Prolactin is unique among pituitary hormones in that its secretion is spontaneous in the absence of any stimulation from the hypothalamus. The primary mechanism controlling prolactin secretion is tonic inhibition by the hypothalamus via dopamine secretion. In addition, prolactin can be inhibited by somatostatin. Prolactin releasing factors, including thyrotropin-releasing hormone, estrogen, vasoactive intenstinal peptide, and oxycontin all stimulate the production of prolactin. Serum levels range from 4 to 20 Ál/L and are 20% to 30% lower in men than women. During the third trimester of pregnancy, prolactin levels increase up to 300 Ál/L. Prolactin levels fall rapidly after delivery, and return to resting levels within two to three weeks if breast feeding does not occur. Prolactin causes breast enlargement and breast milk production. It also inhibits gonadal (sex hormone) activity by its influence on the hypothalamus, decreasing the release of growth-hormone releasing hormone (GnRH), and subsequently lutenizing hormone.

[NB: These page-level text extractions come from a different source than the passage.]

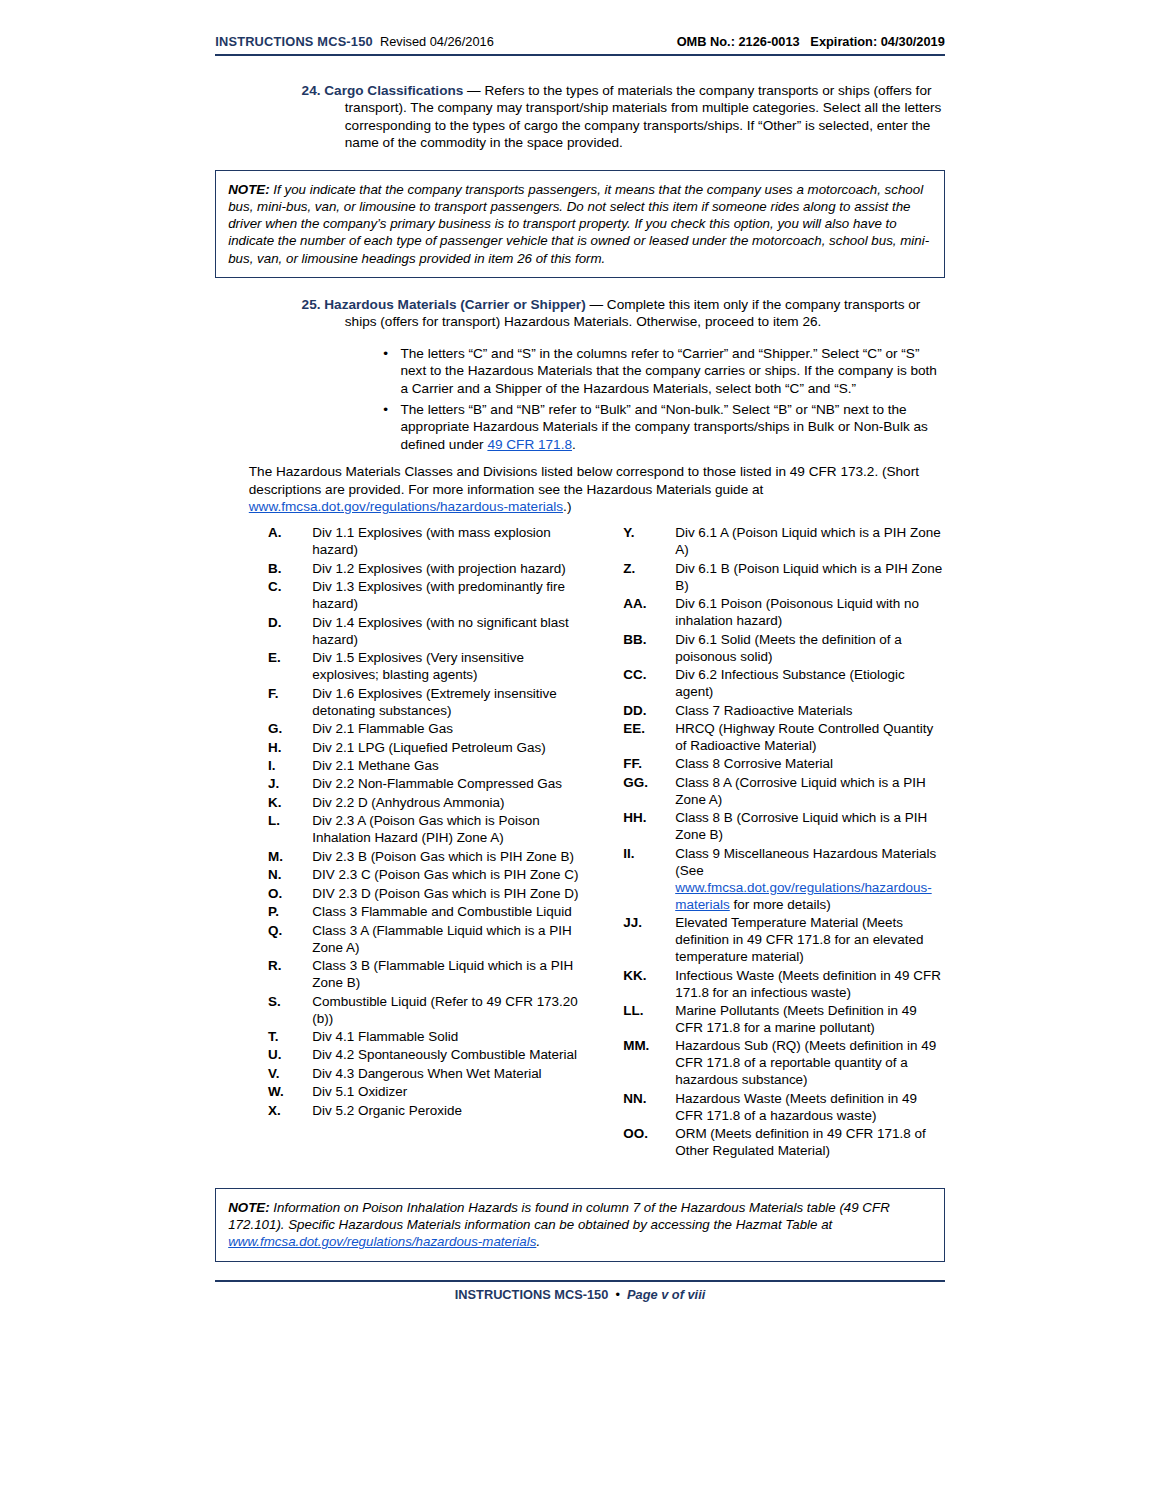INSTRUCTIONS MCS-150 Revised 04/26/2016
OMB No.: 2126-0013 Expiration: 04/30/2019
24. Cargo Classifications — Refers to the types of materials the company transports or ships (offers for transport). The company may transport/ship materials from multiple categories. Select all the letters corresponding to the types of cargo the company transports/ships. If “Other” is selected, enter the name of the commodity in the space provided.
NOTE: If you indicate that the company transports passengers, it means that the company uses a motorcoach, school bus, mini-bus, van, or limousine to transport passengers. Do not select this item if someone rides along to assist the driver when the company’s primary business is to transport property. If you check this option, you will also have to indicate the number of each type of passenger vehicle that is owned or leased under the motorcoach, school bus, mini-bus, van, or limousine headings provided in item 26 of this form.
25. Hazardous Materials (Carrier or Shipper) — Complete this item only if the company transports or ships (offers for transport) Hazardous Materials. Otherwise, proceed to item 26.
The letters “C” and “S” in the columns refer to “Carrier” and “Shipper.” Select “C” or “S” next to the Hazardous Materials that the company carries or ships. If the company is both a Carrier and a Shipper of the Hazardous Materials, select both “C” and “S.”
The letters “B” and “NB” refer to “Bulk” and “Non-bulk.” Select “B” or “NB” next to the appropriate Hazardous Materials if the company transports/ships in Bulk or Non-Bulk as defined under 49 CFR 171.8.
The Hazardous Materials Classes and Divisions listed below correspond to those listed in 49 CFR 173.2. (Short descriptions are provided. For more information see the Hazardous Materials guide at www.fmcsa.dot.gov/regulations/hazardous-materials.)
| A. | Div 1.1 Explosives (with mass explosion hazard) |
| B. | Div 1.2 Explosives (with projection hazard) |
| C. | Div 1.3 Explosives (with predominantly fire hazard) |
| D. | Div 1.4 Explosives (with no significant blast hazard) |
| E. | Div 1.5 Explosives (Very insensitive explosives; blasting agents) |
| F. | Div 1.6 Explosives (Extremely insensitive detonating substances) |
| G. | Div 2.1 Flammable Gas |
| H. | Div 2.1 LPG (Liquefied Petroleum Gas) |
| I. | Div 2.1 Methane Gas |
| J. | Div 2.2 Non-Flammable Compressed Gas |
| K. | Div 2.2 D (Anhydrous Ammonia) |
| L. | Div 2.3 A (Poison Gas which is Poison Inhalation Hazard (PIH) Zone A) |
| M. | Div 2.3 B (Poison Gas which is PIH Zone B) |
| N. | DIV 2.3 C (Poison Gas which is PIH Zone C) |
| O. | DIV 2.3 D (Poison Gas which is PIH Zone D) |
| P. | Class 3 Flammable and Combustible Liquid |
| Q. | Class 3 A (Flammable Liquid which is a PIH Zone A) |
| R. | Class 3 B (Flammable Liquid which is a PIH Zone B) |
| S. | Combustible Liquid (Refer to 49 CFR 173.20 (b)) |
| T. | Div 4.1 Flammable Solid |
| U. | Div 4.2 Spontaneously Combustible Material |
| V. | Div 4.3 Dangerous When Wet Material |
| W. | Div 5.1 Oxidizer |
| X. | Div 5.2 Organic Peroxide |
| Y. | Div 6.1 A (Poison Liquid which is a PIH Zone A) |
| Z. | Div 6.1 B (Poison Liquid which is a PIH Zone B) |
| AA. | Div 6.1 Poison (Poisonous Liquid with no inhalation hazard) |
| BB. | Div 6.1 Solid (Meets the definition of a poisonous solid) |
| CC. | Div 6.2 Infectious Substance (Etiologic agent) |
| DD. | Class 7 Radioactive Materials |
| EE. | HRCQ (Highway Route Controlled Quantity of Radioactive Material) |
| FF. | Class 8 Corrosive Material |
| GG. | Class 8 A (Corrosive Liquid which is a PIH Zone A) |
| HH. | Class 8 B (Corrosive Liquid which is a PIH Zone B) |
| II. | Class 9 Miscellaneous Hazardous Materials (See www.fmcsa.dot.gov/regulations/hazardous-materials for more details) |
| JJ. | Elevated Temperature Material (Meets definition in 49 CFR 171.8 for an elevated temperature material) |
| KK. | Infectious Waste (Meets definition in 49 CFR 171.8 for an infectious waste) |
| LL. | Marine Pollutants (Meets Definition in 49 CFR 171.8 for a marine pollutant) |
| MM. | Hazardous Sub (RQ) (Meets definition in 49 CFR 171.8 of a reportable quantity of a hazardous substance) |
| NN. | Hazardous Waste (Meets definition in 49 CFR 171.8 of a hazardous waste) |
| OO. | ORM (Meets definition in 49 CFR 171.8 of Other Regulated Material) |
NOTE: Information on Poison Inhalation Hazards is found in column 7 of the Hazardous Materials table (49 CFR 172.101). Specific Hazardous Materials information can be obtained by accessing the Hazmat Table at www.fmcsa.dot.gov/regulations/hazardous-materials.
INSTRUCTIONS MCS-150 • Page v of viii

The production and secretion of TSH is regulated by thyrotropic releasing hormone (TRH), which is produced in the hypothalamus. The main function of TRH is to stimulate TSH release, although TRH can also cause prolactin secretion. TSH leads to increased formation and secretion of the hormone tetraiodothyronine (T4) and, to a lesser degree, triiodothyronine (T3). T4 results in inhibition of both TRH and TSH release as part of a negative feedback loop. T4 is the major hormone secreted by the thyroid gland and is converted to T3, the metabolically active hormone, by target tissues. Thyroid hormone is critical to the development of the brain in children, and in regulating tissue metabolism in adults.